Comb through the entries for "Cultura" and pull out each line that holds it.

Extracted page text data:
_ _ _ _
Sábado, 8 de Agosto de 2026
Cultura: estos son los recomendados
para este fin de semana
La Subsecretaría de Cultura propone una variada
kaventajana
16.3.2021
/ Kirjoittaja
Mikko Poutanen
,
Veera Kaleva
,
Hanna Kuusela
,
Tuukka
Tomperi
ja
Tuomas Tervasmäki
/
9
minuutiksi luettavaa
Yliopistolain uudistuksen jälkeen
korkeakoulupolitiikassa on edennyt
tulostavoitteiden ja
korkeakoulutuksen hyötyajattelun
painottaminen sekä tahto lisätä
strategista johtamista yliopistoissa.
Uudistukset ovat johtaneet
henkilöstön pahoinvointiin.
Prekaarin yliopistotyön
_ _ _ _
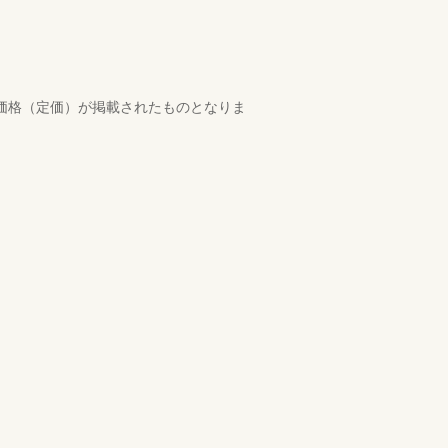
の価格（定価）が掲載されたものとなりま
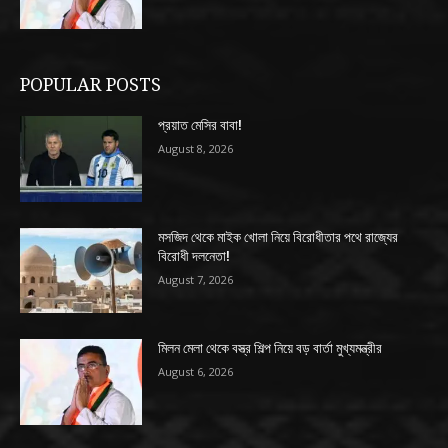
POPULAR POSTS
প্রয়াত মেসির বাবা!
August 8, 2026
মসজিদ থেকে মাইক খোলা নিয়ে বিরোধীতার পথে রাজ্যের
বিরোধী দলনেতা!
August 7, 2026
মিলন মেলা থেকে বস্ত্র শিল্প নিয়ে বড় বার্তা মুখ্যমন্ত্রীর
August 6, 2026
_ _ _ _
The completed task:
Cultura: estos son los recomendados
La Subsecretaría de Cultura propone una variada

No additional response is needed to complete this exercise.